Flynn Battaglia Architects has been awarded the Buffalo Architecture Foundation’s Pro Bono Publico for Distinguished Service for our ongoing efforts for the Buffalo Lighthouse Association’s proposed visitor center. This award recognizes exemplary pro bono services, rendered in the public interest without fee or with a significant reduction in fees, provided to not-for-profit clients. Our firm proactively imparts a firm-wide philosophy that providing pro bono services affords our staff rewarding opportunities to connect with passionate individuals undertaking projects at the grassroots level and to provide guidance along a path to the end goal.

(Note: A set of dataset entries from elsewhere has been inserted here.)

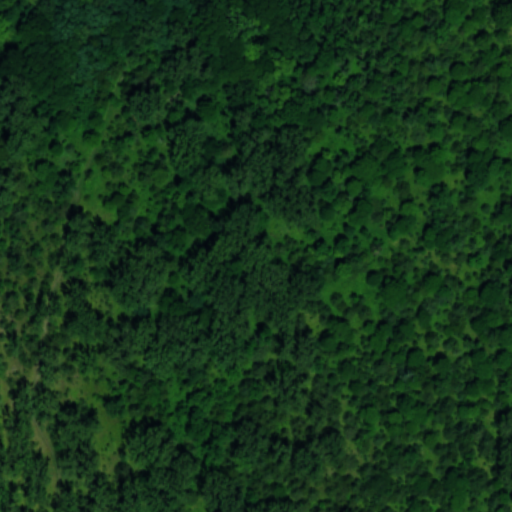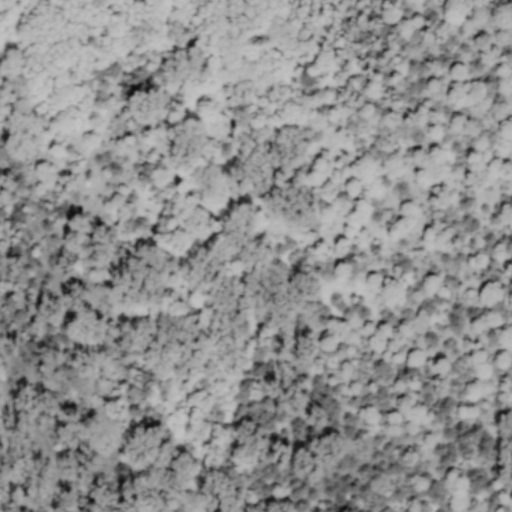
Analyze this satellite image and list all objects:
road: (60, 254)
park: (256, 256)
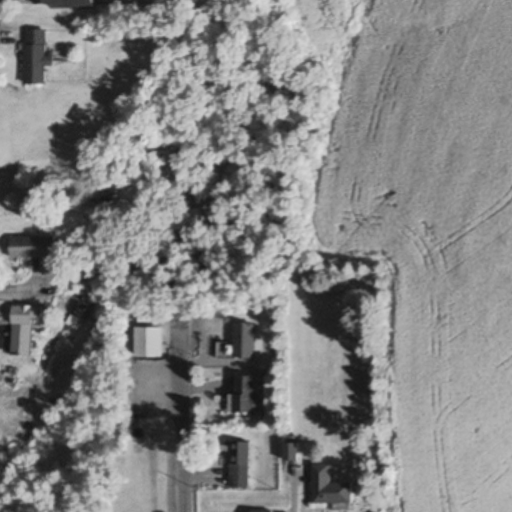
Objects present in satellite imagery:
building: (61, 3)
building: (34, 57)
crop: (423, 212)
building: (33, 247)
building: (25, 329)
building: (242, 341)
building: (149, 342)
building: (221, 350)
building: (241, 396)
road: (178, 415)
building: (290, 452)
building: (238, 465)
building: (329, 488)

The Buffalo Lighthouse Association (BLA), stewards some of the oldest surviving examples of public architecture in the city–the 1833 Buffalo Lighthouse and the 1903 South Buffalo Lighthouse. A gem of the region’s maritime heritage, the 1833 Buffalo Lighthouse is listed on the National Register of Historic Places and is also a designated City of Buffalo, Niagara Frontier and American Civil Engineering landmark.
Since the 1833 Buffalo Lighthouse accommodates tours group of limited size only, BLA approached Flynn Battaglia Architects and the University at Buffalo’s Senemut Chapter of the Alpha Rho Chi professional architecture co-educational fraternity to envision a new Buffalo Lighthouse Visitor Center.
The Flynn Battaglia team of Principal Peter Flynn, AIA, Preservation Leader Michael Lennon, AIA, Design Leader Christopher Less, AIA and Architectural Planner Courtney Creenan-Chorley, Associate AIA mentored and collaborated with the fraternity students to study precedents, develop a concept design and establish site strategies. The new visitor center is planned to be located near the former site of the 1905 U.S. Lifesaving Service Station at Lighthouse Point in the Outer Harbor. Referencing the footprint and form of the original wood-shingled building while expressing a modern, transparent aesthetic, the illuminated cultural venue will offer strategic connecting views to the lighthouse, the Buffalo River, Lake Erie and downtown Buffalo. Influenced by rescue boats, the interior shell of the exhibit hall will be clad in warm wood with rugged cast iron fittings.